Why I Think Spiderman Plain Sucked

I saw Spiderman 3 on Saturday. It was crap. Here’s the things that bugged me most, without spoiling too much:

Osborne’s Butler

Harry Osborne’s butler had 3 lines in the movie.

  1. “You’re having guests?”
  2. “Yes, sir,” about three times.
  3. A long, close-up monologue about loving Harry and Norman (Harry’s dad), how he sees crazy things around the house from time to time, that he cleaned the wounds on Norman Osborne when he died (instead of calling the police, apparently), and that his expert homicide detective skills alerted him that the blade wound that killed Norman Osborne was the one Norman carried with him. I guess he didn’t feel compelled to tell Harry until after he tried to kill Peter out of revenge. Those writers need to be fired.

Being Bad-Ass Never Looked So Bad

At one point, Peter becomes “bad.”

  • 20 entire minutes were dedicated in watching Peter prance around town like an idiot, picking up on chicks and making dumb hip movements. I wanted to punch a director.
  • Apparently, being bad-ass gives you the ability to play the piano. And dance to smooth Jazz.
  • Chicks actually seemed to fall for it. Well, in the movie — the real life ones were laughing at the absurdity of his hip thrusts and lame new hairstyle.

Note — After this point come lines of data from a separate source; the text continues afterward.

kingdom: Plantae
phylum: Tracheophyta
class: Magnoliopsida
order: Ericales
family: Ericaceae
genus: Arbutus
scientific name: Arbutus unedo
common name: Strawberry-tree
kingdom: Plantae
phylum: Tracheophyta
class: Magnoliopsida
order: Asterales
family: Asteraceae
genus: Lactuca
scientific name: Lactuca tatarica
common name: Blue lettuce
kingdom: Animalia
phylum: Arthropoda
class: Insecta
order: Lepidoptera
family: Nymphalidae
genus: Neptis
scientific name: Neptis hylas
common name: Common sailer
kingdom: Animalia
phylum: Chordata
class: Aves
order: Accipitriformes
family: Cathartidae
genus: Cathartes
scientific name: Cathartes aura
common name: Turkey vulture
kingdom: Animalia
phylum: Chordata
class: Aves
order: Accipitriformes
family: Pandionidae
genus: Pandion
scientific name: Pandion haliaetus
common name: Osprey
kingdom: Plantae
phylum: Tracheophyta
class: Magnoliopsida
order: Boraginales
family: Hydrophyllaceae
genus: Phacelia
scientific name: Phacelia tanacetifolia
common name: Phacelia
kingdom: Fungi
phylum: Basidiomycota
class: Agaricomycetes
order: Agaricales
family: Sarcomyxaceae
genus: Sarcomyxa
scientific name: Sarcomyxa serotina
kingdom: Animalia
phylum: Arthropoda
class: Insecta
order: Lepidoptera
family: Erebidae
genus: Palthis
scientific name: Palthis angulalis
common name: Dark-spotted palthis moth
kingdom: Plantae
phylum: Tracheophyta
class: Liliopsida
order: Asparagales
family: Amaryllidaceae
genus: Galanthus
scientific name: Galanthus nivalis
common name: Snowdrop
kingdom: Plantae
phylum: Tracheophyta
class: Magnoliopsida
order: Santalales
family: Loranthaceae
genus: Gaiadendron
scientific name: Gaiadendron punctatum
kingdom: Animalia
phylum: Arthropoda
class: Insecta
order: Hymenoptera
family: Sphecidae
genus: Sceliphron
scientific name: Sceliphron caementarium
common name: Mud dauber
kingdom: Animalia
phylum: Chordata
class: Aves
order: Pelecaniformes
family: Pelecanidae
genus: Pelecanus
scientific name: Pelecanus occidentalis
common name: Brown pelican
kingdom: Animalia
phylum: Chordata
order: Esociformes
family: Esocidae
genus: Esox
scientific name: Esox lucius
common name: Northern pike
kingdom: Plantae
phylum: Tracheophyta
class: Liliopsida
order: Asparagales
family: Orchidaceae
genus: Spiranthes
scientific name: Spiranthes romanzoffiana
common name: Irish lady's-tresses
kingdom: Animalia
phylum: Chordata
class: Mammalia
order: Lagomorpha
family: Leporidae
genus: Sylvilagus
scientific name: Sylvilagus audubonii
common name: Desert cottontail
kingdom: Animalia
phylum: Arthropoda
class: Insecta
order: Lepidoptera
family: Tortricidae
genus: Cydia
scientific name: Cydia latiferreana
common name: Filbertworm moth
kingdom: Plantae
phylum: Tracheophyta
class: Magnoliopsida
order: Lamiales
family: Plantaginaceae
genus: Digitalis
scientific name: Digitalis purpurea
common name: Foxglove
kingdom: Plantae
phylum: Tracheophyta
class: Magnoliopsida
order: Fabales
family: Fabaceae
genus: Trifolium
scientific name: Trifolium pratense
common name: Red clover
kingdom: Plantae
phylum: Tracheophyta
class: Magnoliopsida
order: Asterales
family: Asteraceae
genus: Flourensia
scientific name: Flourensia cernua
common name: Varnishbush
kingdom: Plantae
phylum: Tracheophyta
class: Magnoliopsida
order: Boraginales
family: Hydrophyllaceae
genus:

Selective Grenade Destruction

As you’ve probably seen in the trailer, Peter Parker throws a grenade that explodes next to Harry Osborne’s face. 

  • Peter never once for a moment thinks, “Hey, did I just kill my best friend??” 
  • He isn’t surprised at all when Harry survives. In fact, he must have assumed it since he went to go talk to him later.
  • The wound is apparently healed overnight, minus a few scars. The hell?
  • The same grenade blows out a chunk from Sandman the size of a truck.

The Ending (no spoiler)

This will only make sense to those of you who saw the movie, but what made me the most mad was:

  • Spiderman leaps, and — hey, check it out — an American flag behind him! Totally CGI! Totally corny!
  • The villain is sooooo sorry. He even said it! Awww, and who can blame him for trying to kill people with a well-explained reason like that. Well, the important thing is to follow Aunt May’s advice and forgive him. Okay, you’re forgiven.
  • “WE LOVE SPIDEY. WE LOVE SPIDEY. WE LOVE SPIDEY. WE LOVE SPIDEY.” Is nobody afraid for their lives? Isn’t that a huge monster 100 feet from you? Why does everybody look like they’re at a New Years bash?
  • “Thanks, Spiderman. Welp, time to fly into the sunset. Cya later!” *FOOOOOOOOOOOOOOOOOOSH*

The director got carried away in this movie. They tried to emphasize way too much shitty “romance,” “patriotism,” and character “development.” I put it all in quotes because they failed at all of these points. Spiderman 1 and 2 had genuine plots. This one felt forced. It was as if they wrote the endings first and went backwards. It was as if they forced in the various plot elements after the script had already gone through its first draft in an dumb effort to appeal to a wider market.

I hate how Hollywood does that to good movie franchises — every time.